If the alerts are from automated checks then the on-call team member is likely the first responder and it's up to them to triage and figure out if it's "just a blip" or something that needs real attention. Usually we're trying to figure out if something is actually broken, or if it's just an overly sensitive check. If something is broken and it's going to have an impact they'll raise the alarm with the SOC (Service Operations Centre) team.
The alternative to this is that it's something reported by the customer care teams, customers, or the SOC have noticed it themselves.
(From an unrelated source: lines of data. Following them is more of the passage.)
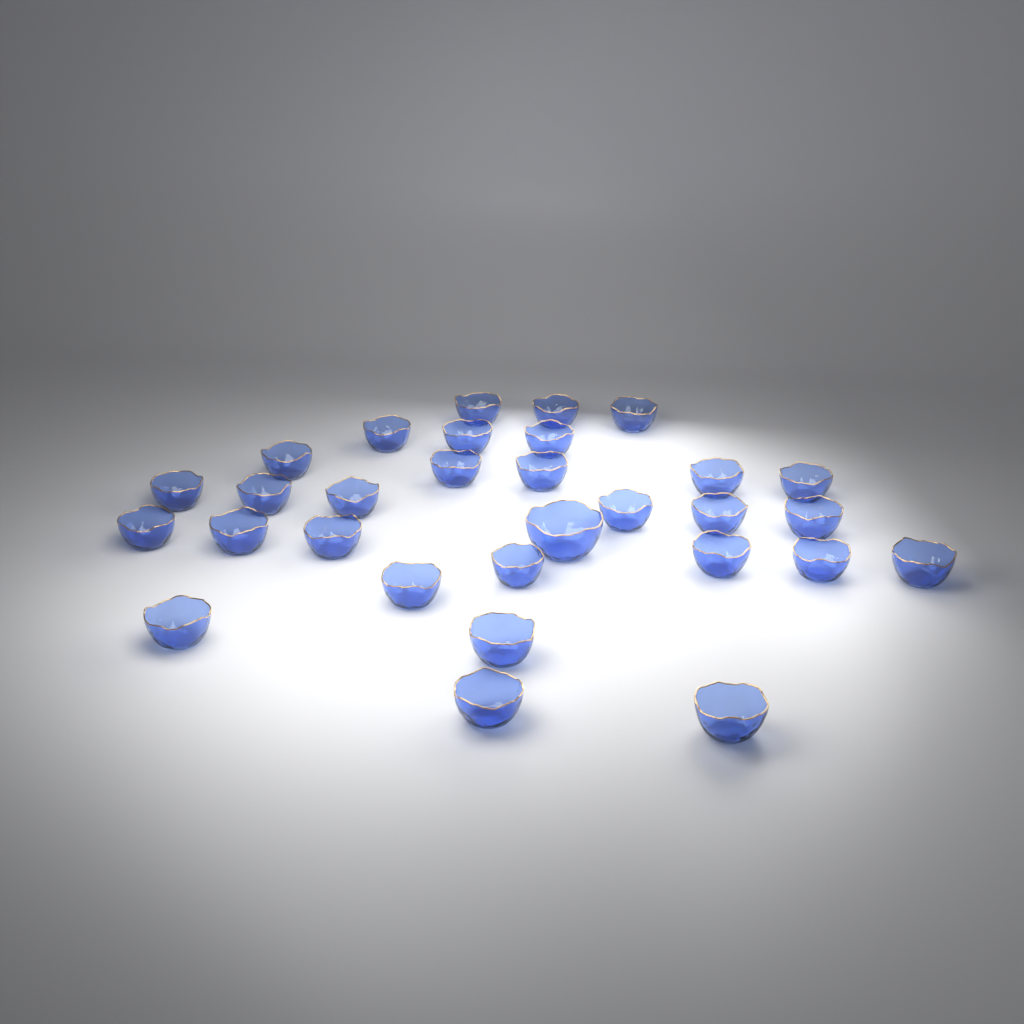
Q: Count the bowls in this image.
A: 30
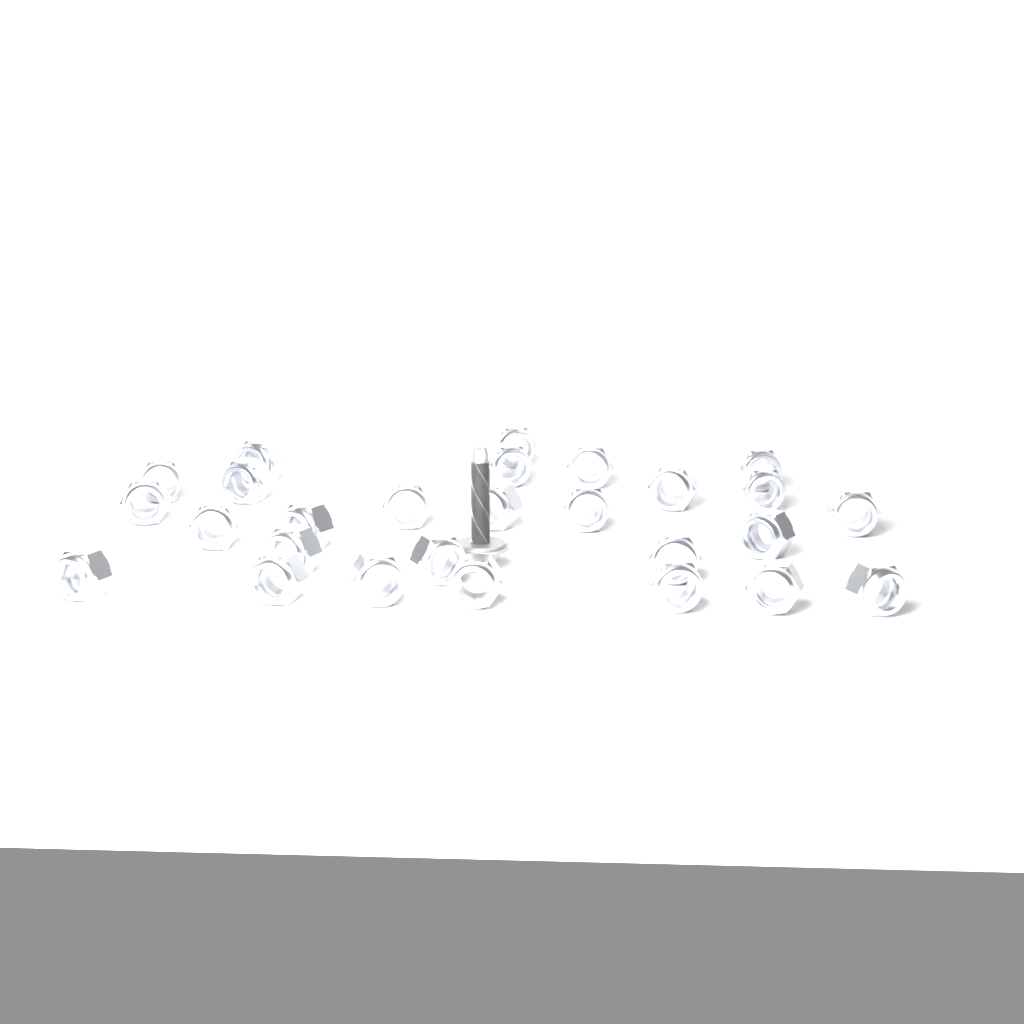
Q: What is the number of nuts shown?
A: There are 27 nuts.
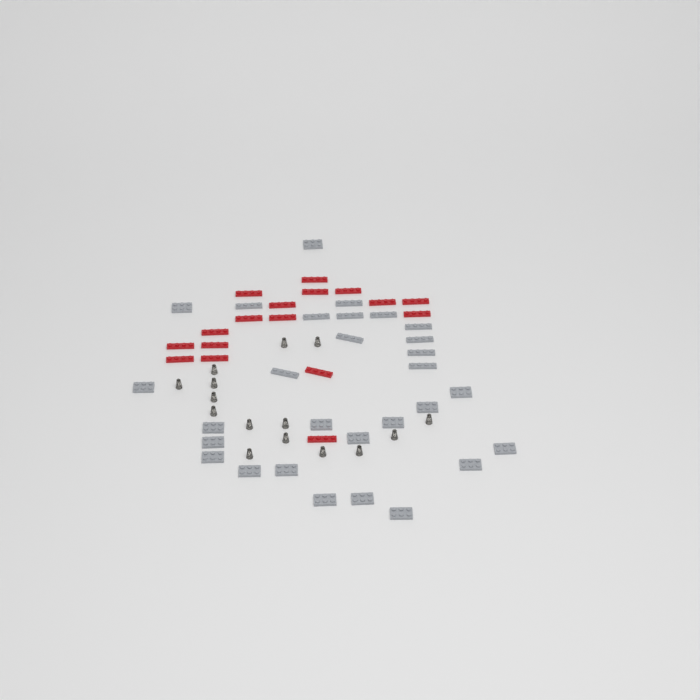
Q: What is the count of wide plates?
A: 18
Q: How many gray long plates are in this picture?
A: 11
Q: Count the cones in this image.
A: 15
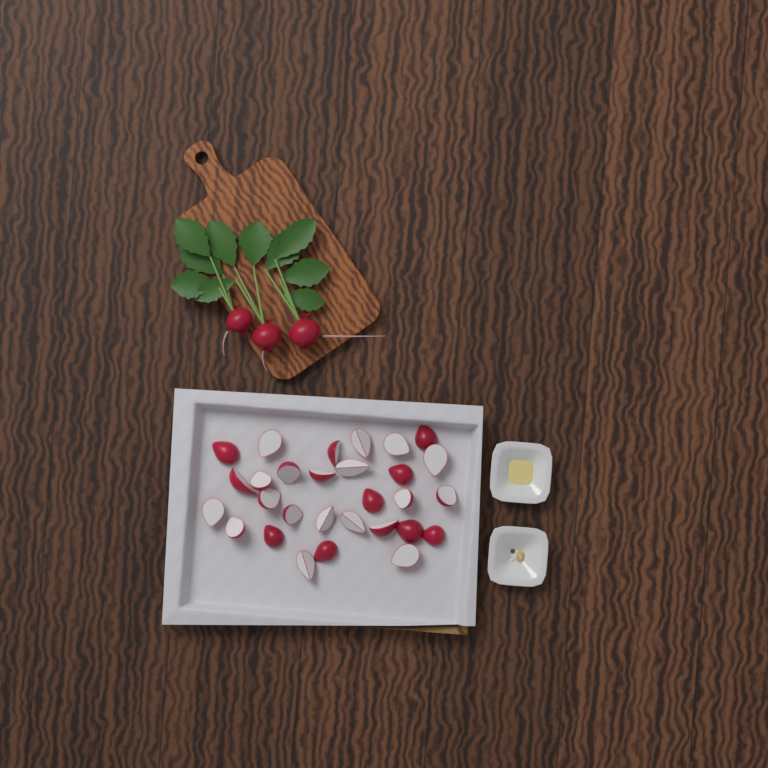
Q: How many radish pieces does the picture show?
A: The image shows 29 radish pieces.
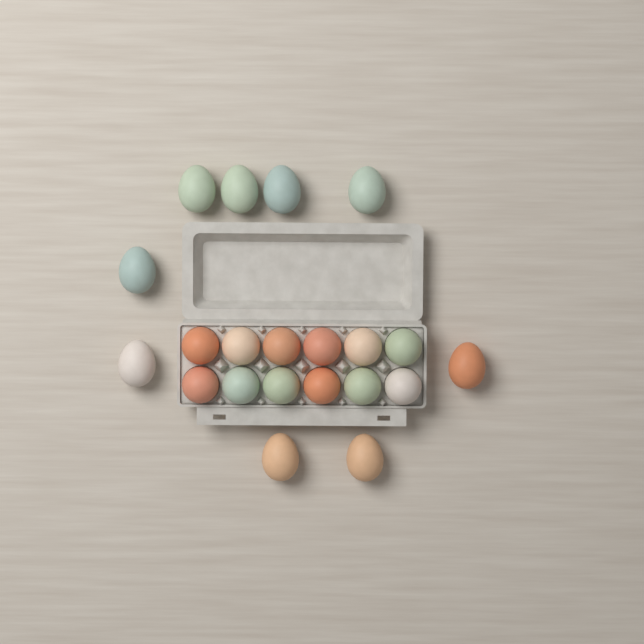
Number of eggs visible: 21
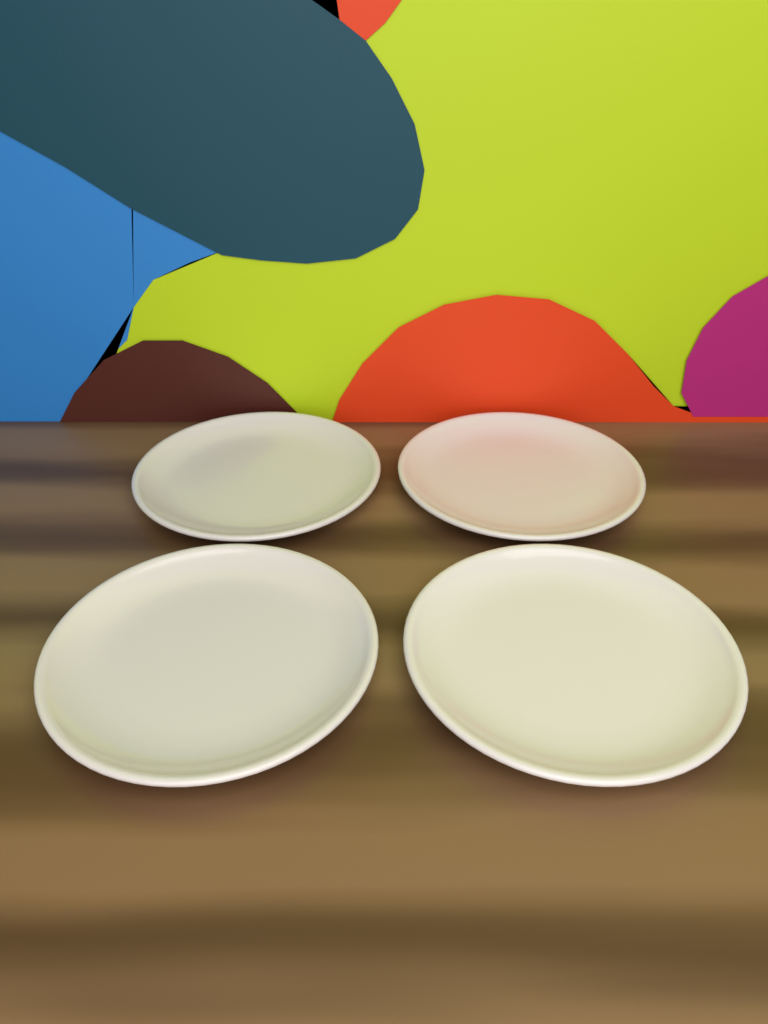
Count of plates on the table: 4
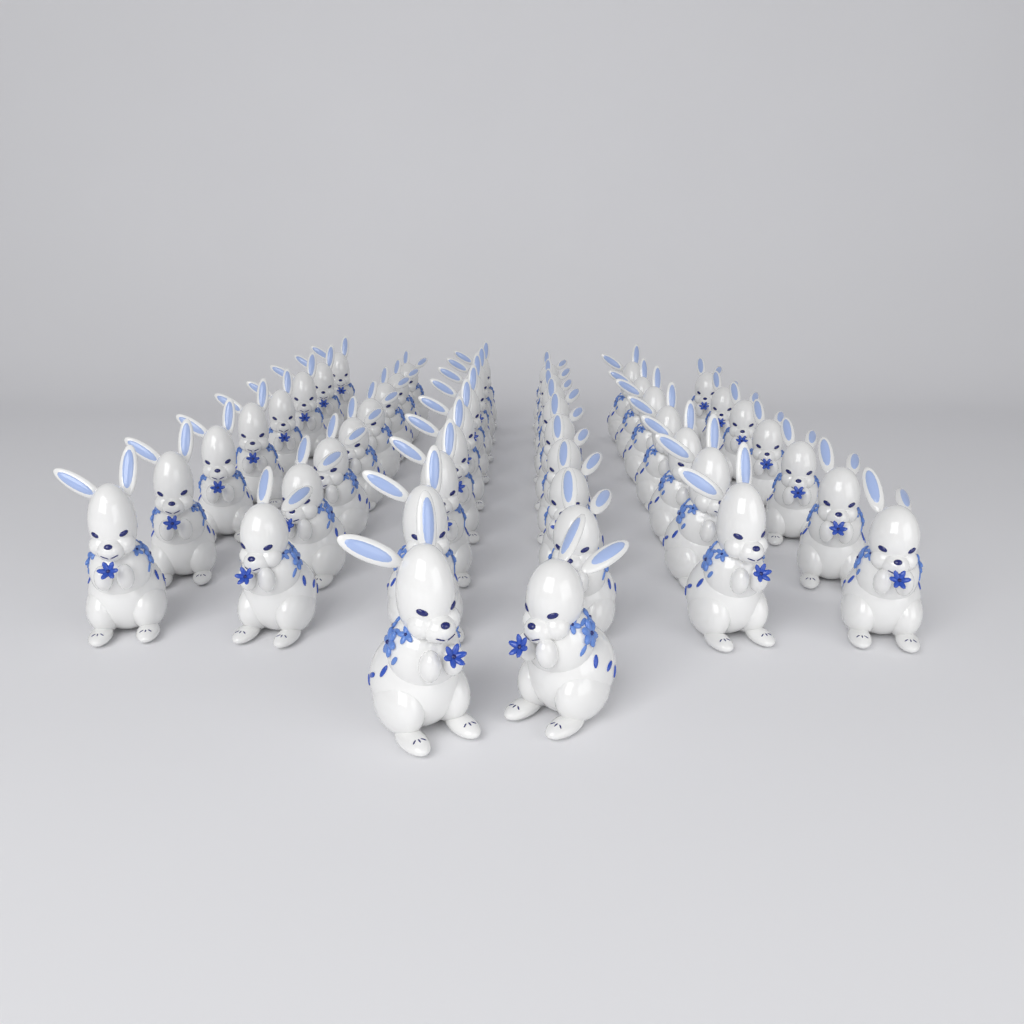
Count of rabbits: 48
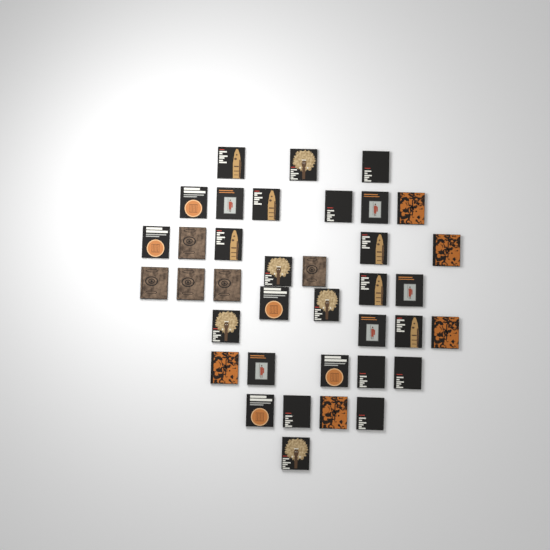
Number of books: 37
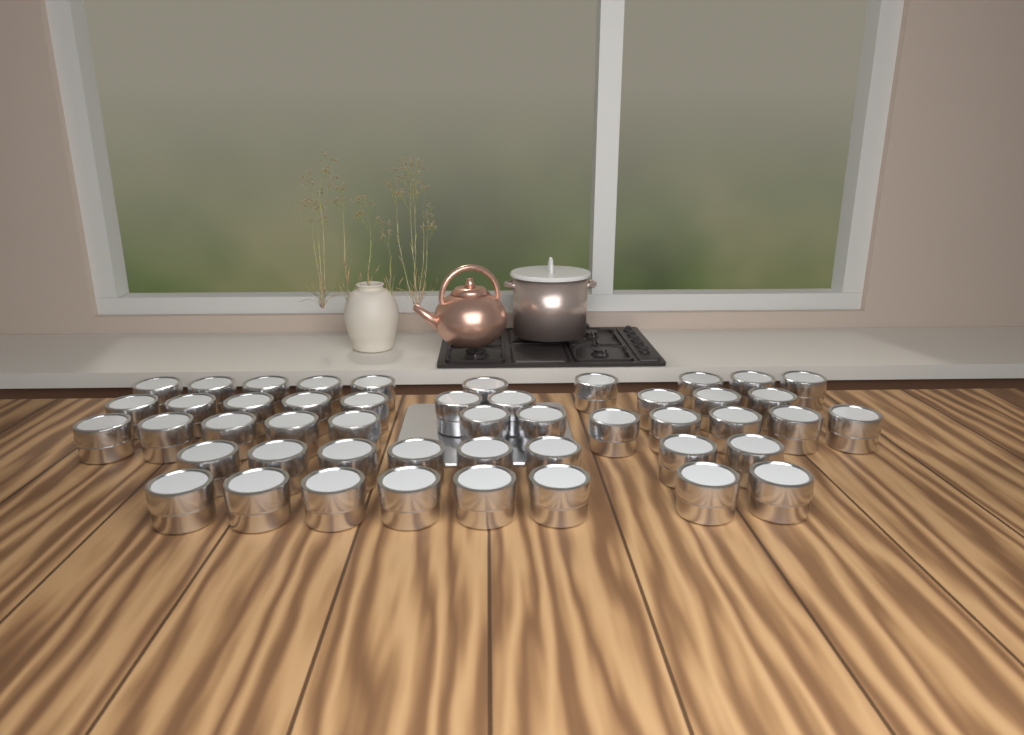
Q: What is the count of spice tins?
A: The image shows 48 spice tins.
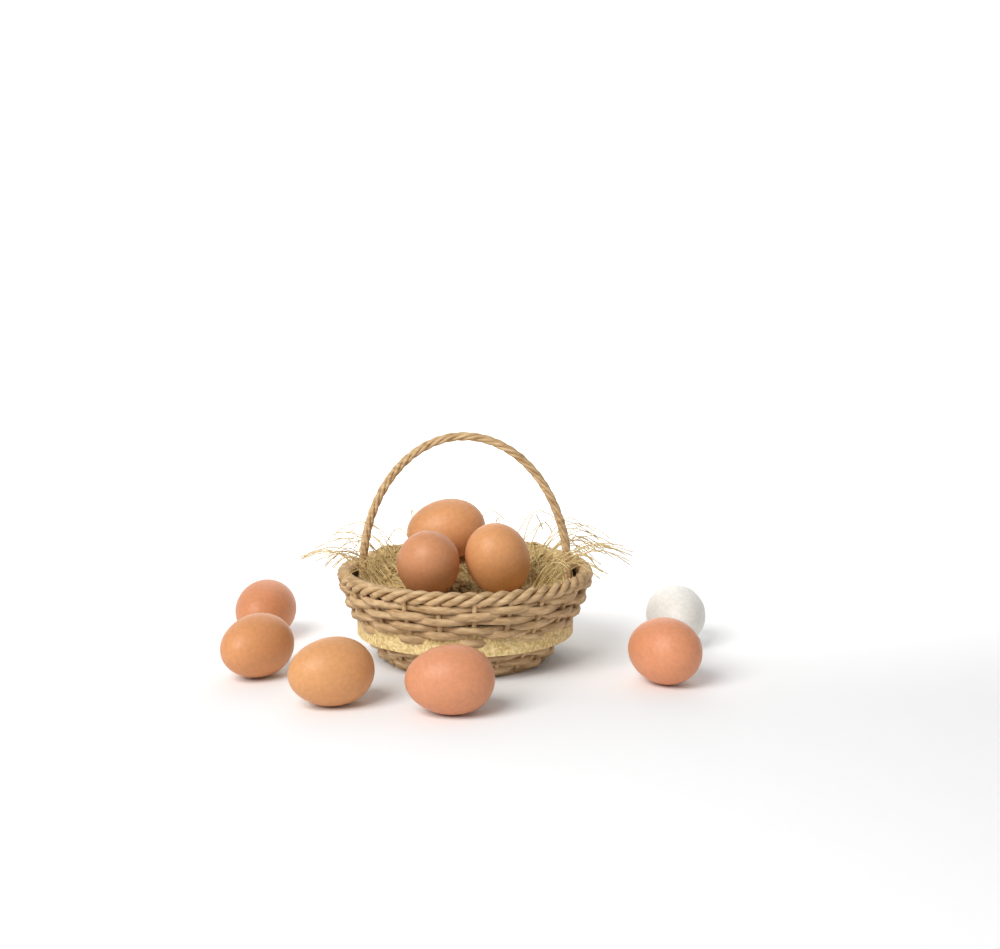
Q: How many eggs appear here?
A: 9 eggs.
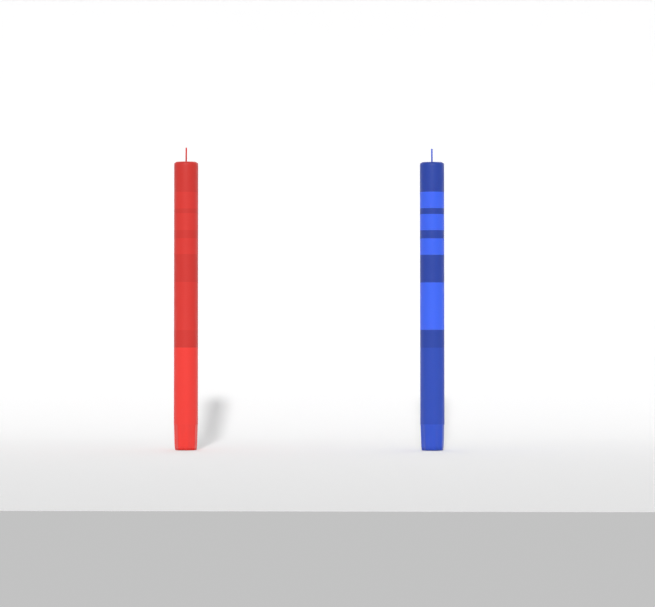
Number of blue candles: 1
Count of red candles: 1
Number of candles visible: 2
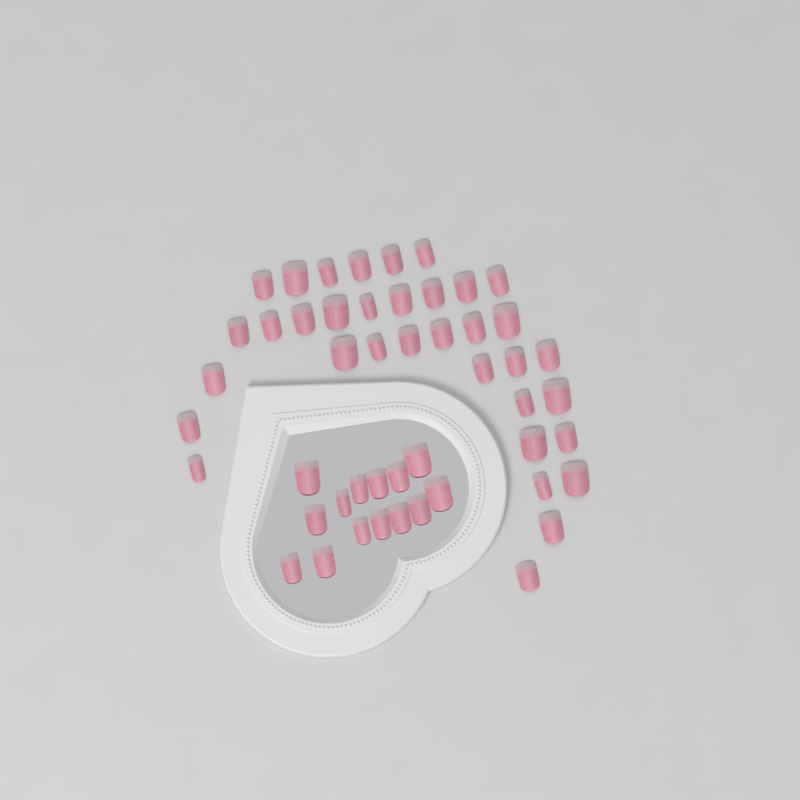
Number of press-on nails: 49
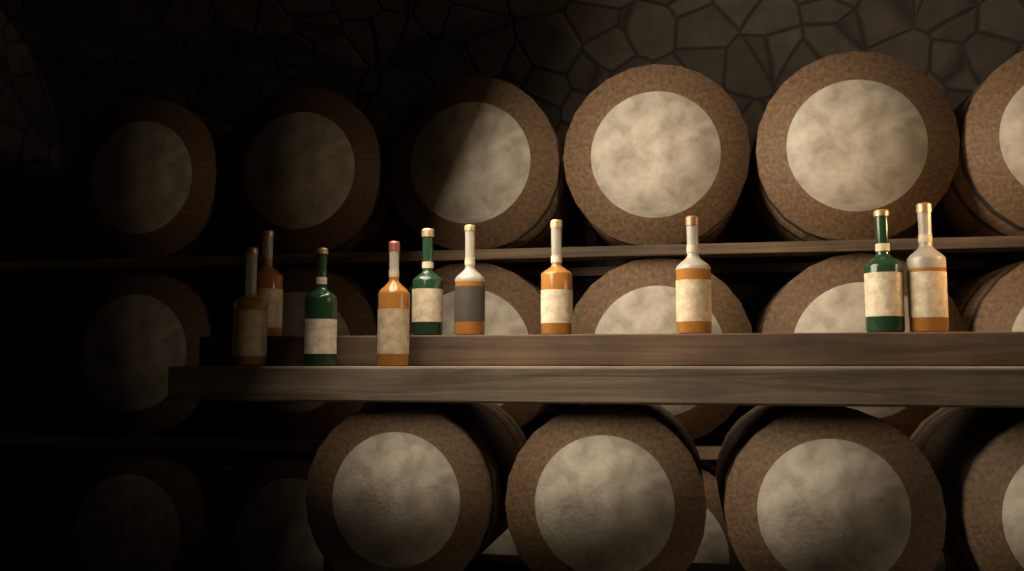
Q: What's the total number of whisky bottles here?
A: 10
In this situation they confirm it's an issue and immedietely page the relevant teams and raise a Production Incident (PI) ticket in Jira.
SOC will raise the PI if there is a legitimate issue, that will automatically create a video call link and a room in slack. Then we get to work, the next goals after triage are:
- Mitigate the issue, find a way to resolve the issue so it's not impacting customers or restaurants directly.
- Diagnose the issue, often we do this as part of mitigating the problem but sometimes we don't get that luxuary. When we can mitigate early we will and we'll then diagnose after once the fire is quenched.
- Learn and improve, once we understand what the issue was we then move to make our long term fixes and share the knowledge where relevant.
Getting a PI assigned to you also earns you a spot at the daily leadership meeting. These happen every weekday morning and review all the incidents from the past 24 hours (and the weekend, if it's Monday). Our engineering leadership get a chance to ask questions about the incident, these are never to assign blame or shout at people, it's purely to understand the trends in issues going on across the organisation. It's also a place where the leadership get to understand any ongoing risks and give the relevant people a nudge when there are long standing issues. I'd enjoy these meetings a lot more if they weren't the first thing in my calendar every time I have to attend one. Aside from that they're great learning opportunities and they work really well to keep the leadership plugged into the nitty gritty aspects of our tech.
The OpEx is a simple monthly all-hands meeting for all engineers. The host walks us through the monthly operational performance against our reliability goals, some teams will present notable incidents from the past month. These are usually a 1-2 minute explanation of what happened, why, and what we've learned from it. These slots are a fantastic way for the organisation as a whole to learn about notable foot-guns. We wrap up with a couple of slots of major operational announcements, these cover a wide range of things from up coming audits, to notes on upcoming change freezes for major holidays.
I think this meeting was originally setup by our (now ex-) CIO, Dave Williams, who left the organisation a few months ago. They're now hosted by a Director of Engineering who pulls together the content and gets speakers from incidents over the last month.
The best thing about the monthly OpEx is that it's a monthly meeting / call, and you can sit there and soak everything in without any pressure to contribute if you're not on the lineup that week. The entire OpEx enforces our no-blame approach to incidents and we've learned an awful lot from them.
We have a number of other processes and rituals, but those are the corner stones of reliability at Just Eat. At the end of it all, we want to work on a stable and reliable platform that doesn't wake us up every night. Over the last 3-4 years we've made great stides forward in our operations and reliability, to the point where we're now removing many of the processes we put in place to help get us to this stage. They've served their purpose now, and we're able to move faster with higher reliability without some of them. I don't see these ones going away any time soon though, and that's probably for the best.